Striking episode of passive euthanasia in a classic tale of American vs. European culture
Instead of watching a debate by useless and criminal Democrats, I chose to read, from the perspective of useless and criminal Democrats, a work of dead white male literature. Alternatively, in the words of educated people (pro-life Catholic Republicans, for example, who will vote for President Trump), I chose to read a masterpiece from the nineteenth century.
Henry James may have written this novel in 1877, but the narrative is as captivating today as it was then. Moreover, contemporary readers can apply some aspects of this nineteenth-century novel to their lives today.
The passive euthanasia episode in chapter 22 is certainly one of those aspects. Admittedly, today’s euthanasia supporters would not care about the act of killing the patriarch of the Bellegarde family. Today’s pro-lifers, in contrast, will see this episode as one of the earliest fictional accounts of a family eager to see one of its members die, especially if that family member is no longer considered a human being but an obstacle to progress within aristocratic society.
Christopher Newman (as James calls him, the “hero” of the novel) is himself a second “aspect” which would captivate contemporary, especially male, readers. Newman is a typical guy: secure in having worked hard in his commercial interests, basking in his millions, and quiet. Newman is not a European chatterbox, which is to say, an effete male character. He takes time before he utters something. He is comfortable with his body as the numerous references to “his legs outstretched” testify (a significant characteristic identified on the first page and throughout the novel). More importantly, even though he plots revenge against the Bellegarde family for frustrating his goal to marry one of their own, Newman displays his genuine manhood by being able to forgive them and renounce his vengeance—all this done without overt religious principles.
Twenty-first century men will like Christopher. He’s what every man wants to be: rich, a man of virtue, a person of integrity, and faithful to his fiancée.
In fact, Newman’s struggle to overcome his hatred of the Bellegarde family without reference to Christian principles of forgiveness shames the Bellegarde family, who are ostensibly Roman Catholic. Since the novel is set in late nineteenth-century Paris, the reader becomes aware very quickly that these are not practicing Catholics, but people who pretend to have faith because that is what is expected of them to maintain their positions in French society.
Kinda like Nancy Pelosi, who purports to be Catholic, yet is leader of the meanest people on Capitol Hill.
But I digress.
Since this is a Henry James novel, be prepared to read and re-read sentences. This style of nineteenth-century writing is complex with high register diction. How, for example, does a contemporary reader used to dashing off usually mindless tweets of no more than 280 characters handle something like this?

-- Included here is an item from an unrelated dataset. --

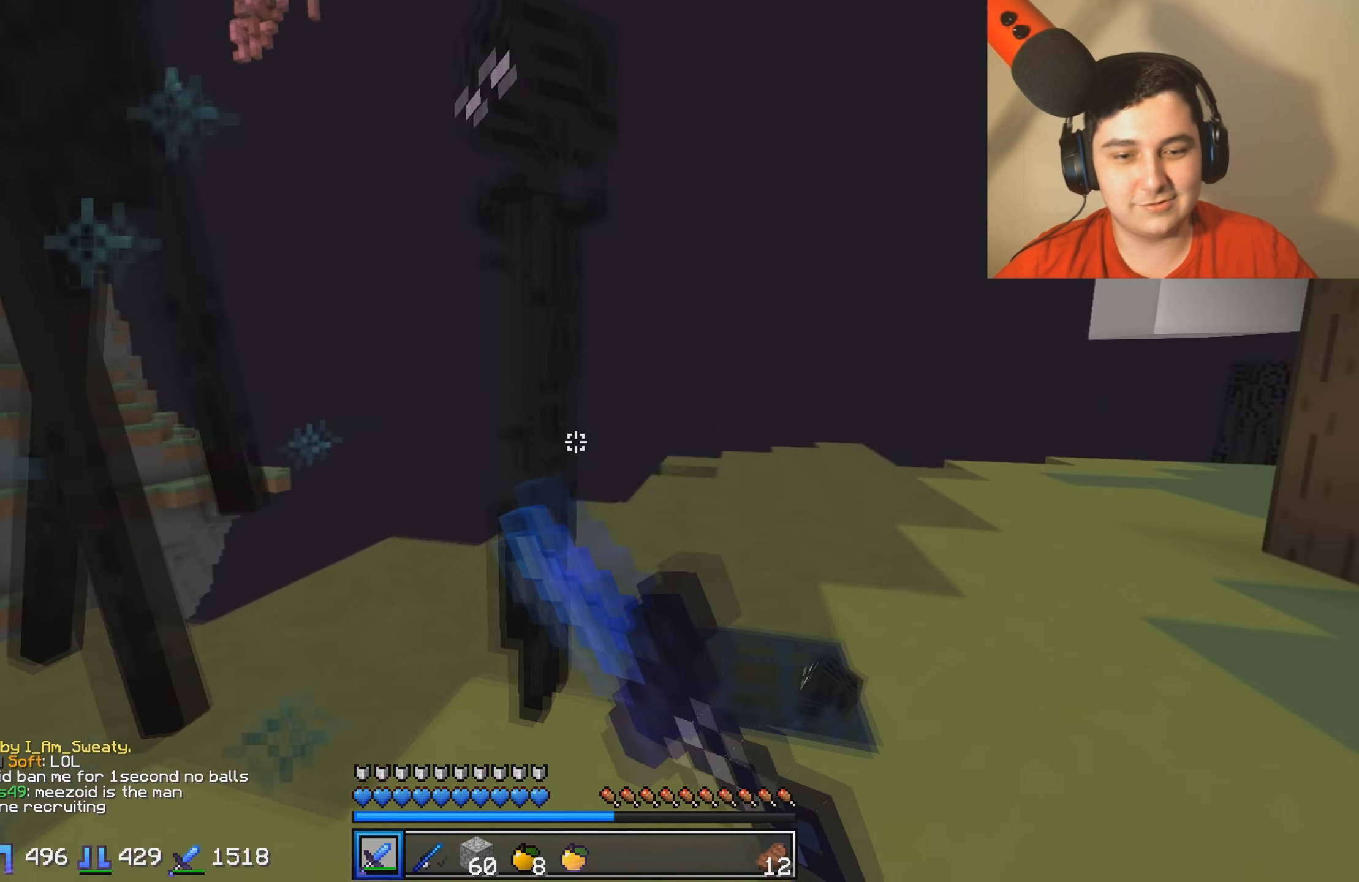
{"keys": ["w"], "events": [[217, "d", "up"]]}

“Gallant, expansive, amusing, more pleased himself with the effect he produced than those (even when they were well pleased) for whom he produced it; a master of all the distinctively social virtues and a votary of all agreeable sensations; a devotee of something mysterious and sacred to which he occasionally alluded in terms more ecstatic even than those in which he spoke of the last pretty woman, and which was simply the beautiful though somewhat superannuated image of honour; he was irresistibly entertaining and enlivening; and he formed a character to which Newman was as capable of doing justice when he had once been placed in contact with it, as he was unlikely, in musing upon the possible mixtures of our human ingredients, mentally to have foreshadowed it.” (128; italics in original)
This one sentence of 128 words could frustrate any contemporary reader; it could also yield linguistic delights for those who dare to get beyond their usually mindless tweets of no more than 280 characters.
Fortunately, since James is a master writer, we can rely on his innate respect for syntax to guide us to the deep meanings behind difficult phrases and clauses such as the above.
In short, reading this novel is much more fruitful than wasting hours watching useless and criminal Democrats vying to be the candidate of a party which consists of losers as arrogant as the Bellegarde family.
Who would have “thunk” dead white male literature could teach us so much?